**Action item:** Reproduce the passage on languages in Malaysia from "Malaysian English also" up to and including "in official correspondence.", substituting "Malaysian slang" for every "Manglish".

**Source document:**

####################

The official language of Malaysia is the Malay language.[5] There are 10 dialects of Malay used throughout Malaysia.[4] Malay became predominant after the 13 May Incident.[6] A variant of the Malay language that is spoken in Brunei is also commonly spoken in East Malaysia. Standard Malay is often a second language following use of a local Malay dialect. The standard language is promoted as a unifying symbol for the nation across all ethnicities, linked to the concept of Bangsa Malaysia (Malaysian nation). The status as a national language is codified in Article 152 of the constitution.[7] The passage of the National Language Act 1963/67 also strengthened the position of the language. The Education Act of 1996 reiterates that Malay is to be "the main medium of instruction in all educational institutions in the National Education System", with certain exceptions.

Other indigenous languages

Citizens of Minangkabau, Bugis or Javanese origins, who can be classified as "Malay" under constitutional definitions, may speak their respective ancestral tongues alongside Malay. The native tribes of East Malaysia have their own languages, which are related to but easily distinguishable from Malay. Iban is the main tribal language in Sarawak, while the Dusun and Kadazan languages are spoken by the natives in Sabah.[8] Some of these languages remain strong, being used in education and daily life.[4] Sabah has ten other sub-ethnic languages: Bajau, Bruneian, Murut, Lundayeh/Lun Bawang, Rungus, Bisaya, Iranun, Sama, Suluk and Sungai. There are over 30 native ethnic groups, each of which has its own dialect. These languages are in danger of dying out unlike the major ones such as Kadazan-Dusun, which have developed educational syllabuses. Iban also has developed an educational syllabus.[9] Languages on the peninsula can be divided into three major groups: Negrito, Senoi, and Malayic, further divided into 18 subgroups.[4] The Semai language is used in education.[9] Thai is also spoken in northern parts of the peninsula, especially in northern Langkawi and mainland Kedah, Perlis, northern Perak, northern Terengganu, and northern Kelantan.[10]


Malaysian English, also known as Malaysian Standard English (MySE), is a form of English derived from British English, although there is little official use of the term except with relation to education. English was used in the Parliament briefly upon independence (then as Federation of Malaya), prior to a gradual and complete transition to the Malay language, and continued to be used today for specific terminologies with permission. English, however, remains an official language in the State Legislative Assemblies and Courts of Sabah and Sarawak.[11][12][13] Malaysian English differs little from standard British English.[7]

Malaysian English also sees wide usage in business, along with Manglish, which is a colloquial form of English with heavy Malay, Chinese, and Tamil influences. Many Malaysians (particularly those who live in urban areas) are conversant in English, although some are only fluent in the Manglish form. The Malaysian government officially discourages the use of Manglish.[14] Many businesses in Malaysia conduct their transactions in English, and it is sometimes used in official correspondence.

####################

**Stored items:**

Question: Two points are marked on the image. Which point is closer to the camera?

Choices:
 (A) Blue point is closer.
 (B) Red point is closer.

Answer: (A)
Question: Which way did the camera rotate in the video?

####################

**Solved problem:**
Malaysian English also sees wide usage in business, along with Malaysian slang, which is a colloquial form of English with heavy Malay, Chinese, and Tamil influences. Many Malaysians (particularly those who live in urban areas) are conversant in English, although some are only fluent in the Malaysian slang form. The Malaysian government officially discourages the use of Malaysian slang.[14] Many businesses in Malaysia conduct their transactions in English, and it is sometimes used in official correspondence.